Edit sha256map entry to this:

"https://github.com/mlabs-haskell/plutus-simple-model"."30f492e6e11be719aa0ba5203ab961ae578aaaaf" = "1kcnj24ap0a9r8l8mwmbbqlv5gk7xf9l5vm0b6xab0ihwd3kf206".

Bug Bounty

A bug bounty program for Indigo Protocol's smart contracts is ongoing and has been running since April 17th, 2023. Indigo Labs looks forward to working with the security community to find vulnerabilities in order to keep the users of the protocol safe.

Rewards will be managed by Indigo Labs as part of its services to the Foundation. Rewards will be decided by Labs until the Indigo DAO adopts a more detailed rewards structure in the near future. The quality of the report and reproduction instructions can impact the reward. Rewards are denominated and paid out in INDY.

The scope of the bug bountry program is all smart contract components of the Indigo Protocol. You can find the repository here: https://github.com/IndigoProtocol/indigo-smart-contracts

Any frontend applications, client-side code, and mismatching spec documents are outside of the scope of this bug bounty program.
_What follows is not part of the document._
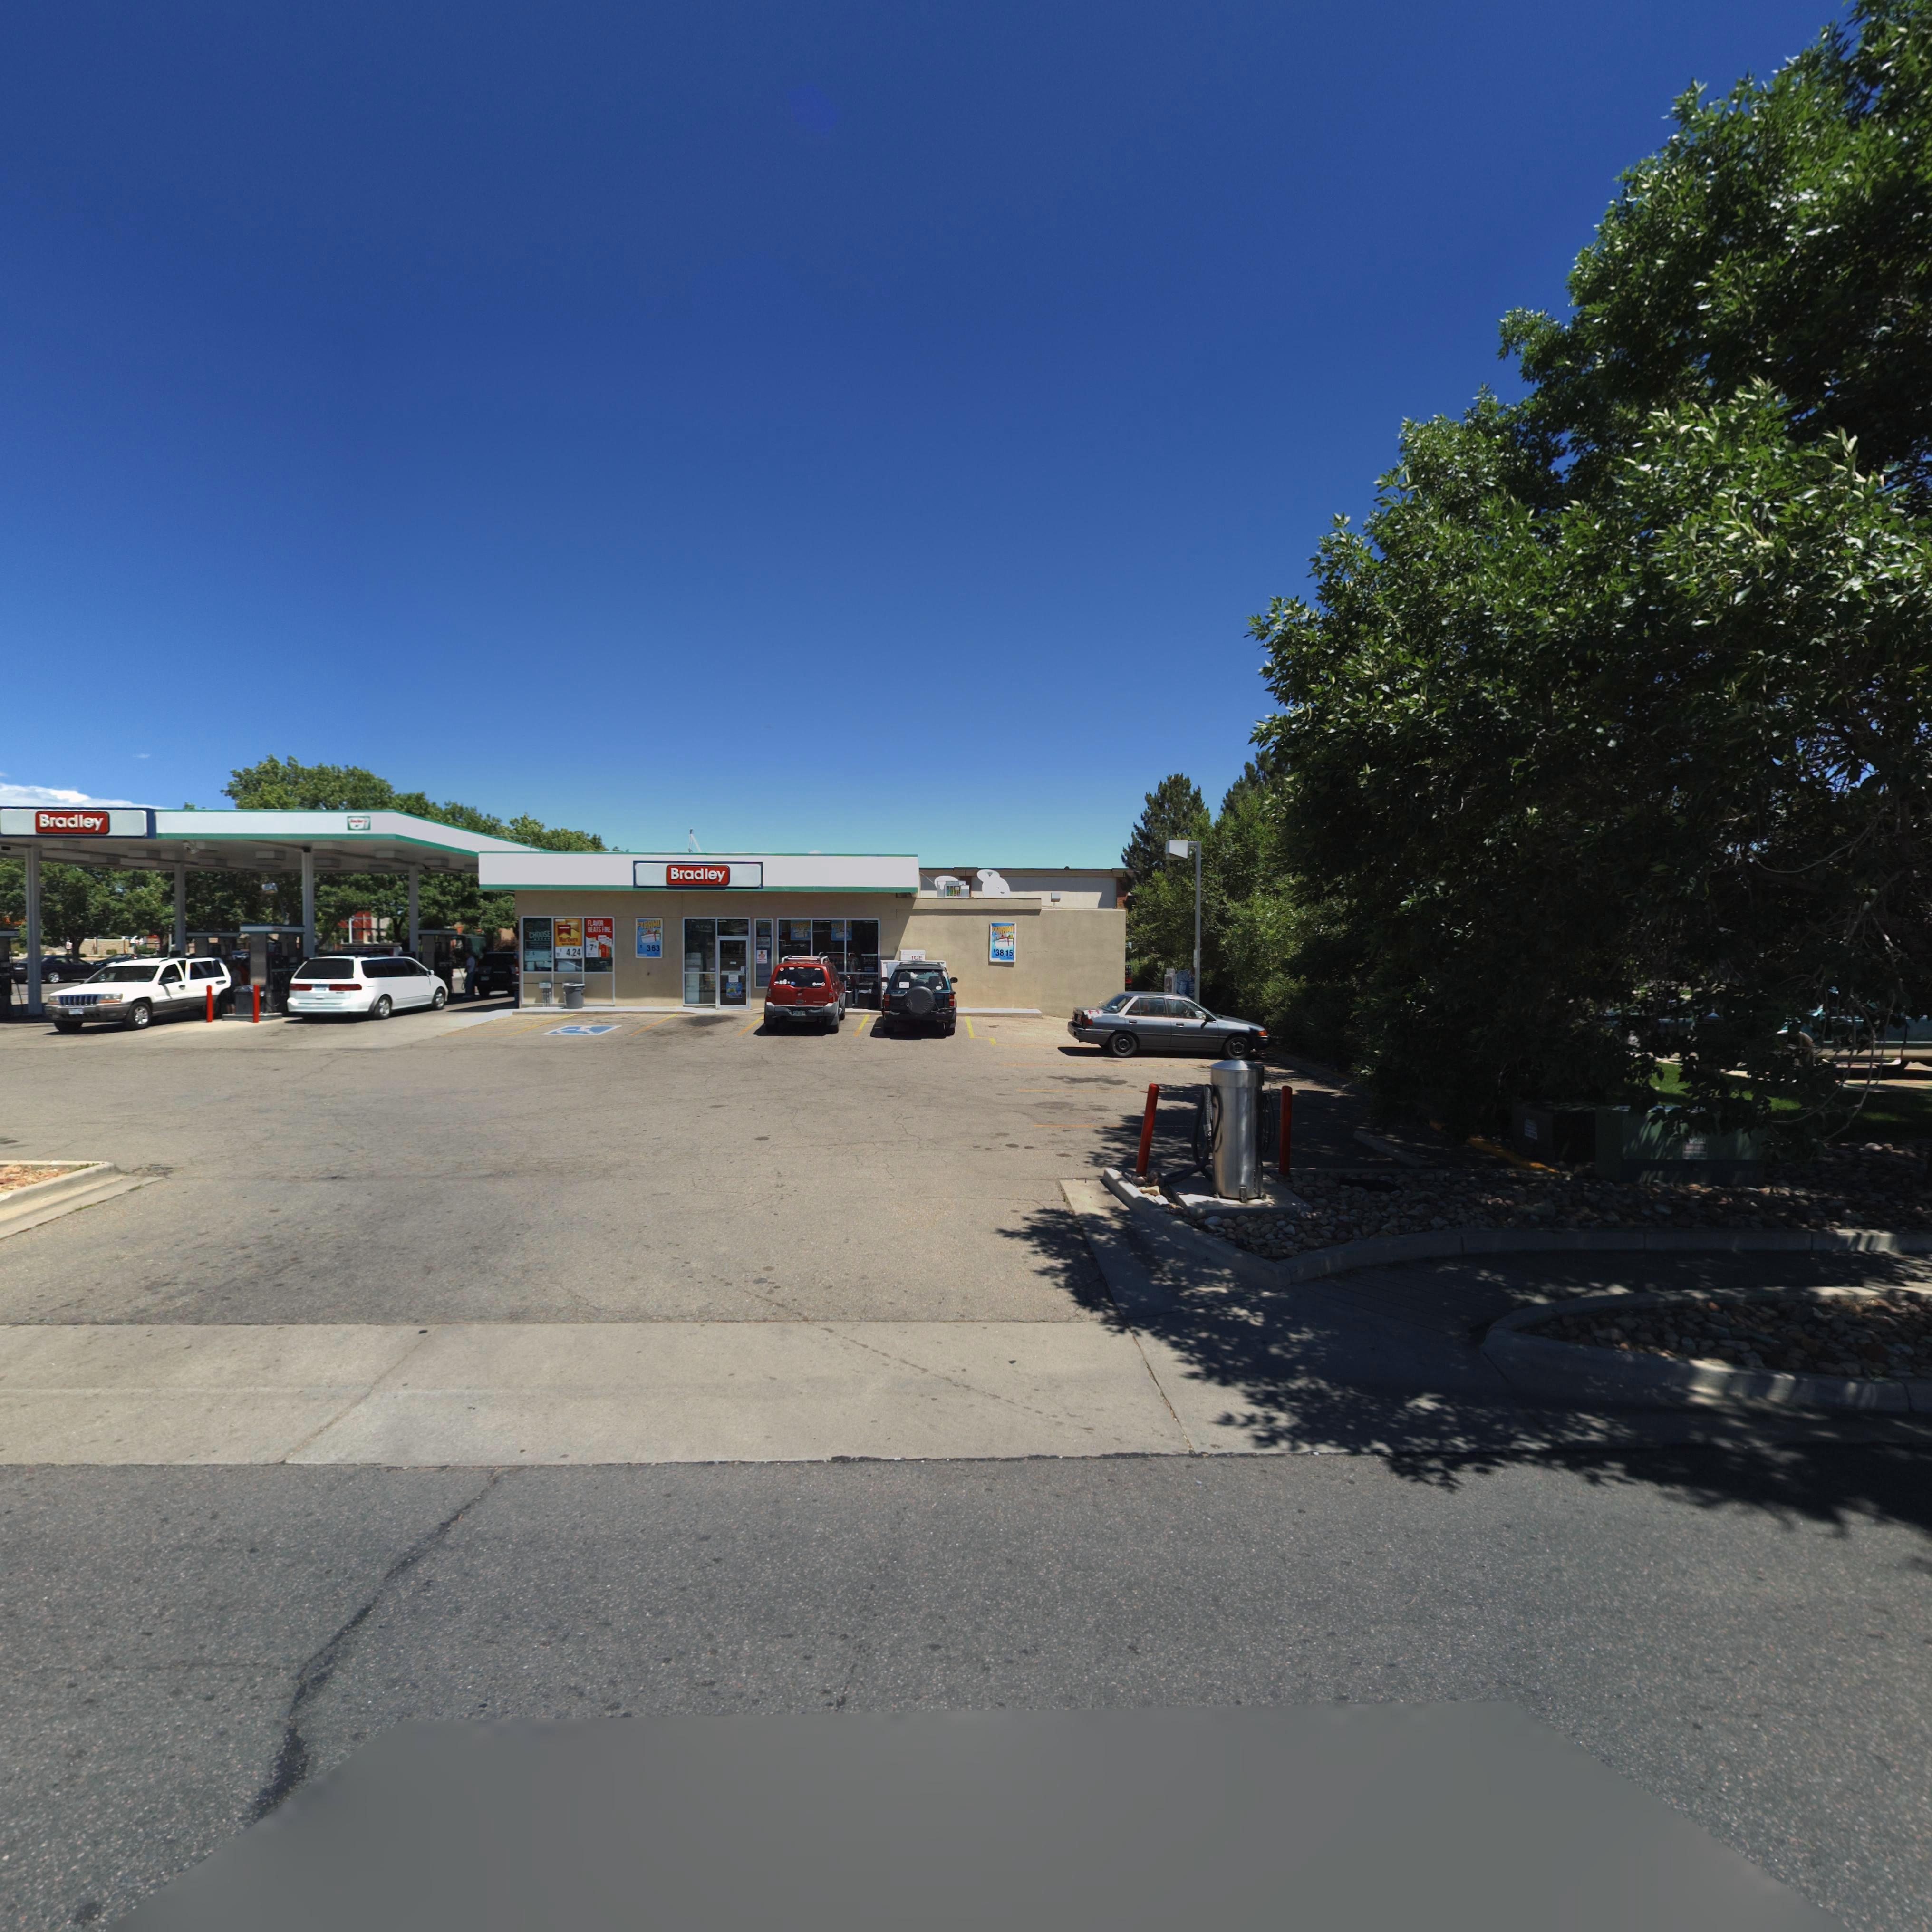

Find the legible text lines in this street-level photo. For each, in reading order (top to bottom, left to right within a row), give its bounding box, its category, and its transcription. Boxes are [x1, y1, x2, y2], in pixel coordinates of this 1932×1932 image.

[38, 813, 105, 831] BusinessName: Bradley
[670, 867, 726, 883] BusinessName: Bradley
For this initial bug bounty program, sponsored by Indigo Labs, there is a maximum bounty pool of 50,000 INDY.

Reporting a Vulnerability

Please responsibly disclose any findings to Indigo Labs, following these instructions:

  • In order to report a vulnerability, please write an email to security@indigo-labs.io with [SECURITY DISCLOSURE] in the subject of the email.
  • For sensitive vulnerabilities, please the encrypt the email using this PGP key.
  • We will make our best effort to reply in a timely manner and provide a timeline for resolution.
  • Please include a detailed report on the vulnerability with clear reproduction steps. The quality of the report can impact the reward amount.
  • Only unknown vulnerabilities will be awarded a bounty; in case of duplicate reports, the first report will be awarded the bounty.
  • Public disclosure of the vulnerability, before explicit consent from Indigo Labs to do so, will make the vulnerability ineligible for a bounty.
  • Attempting to exploit the vulnerability in a public Cardano network will also make it ineligible for a bounty.

Licensing

The primary license for Indigo Protocol V1 Core is the Business Source License 1.1 (BUSL-1.1), see LICENSE.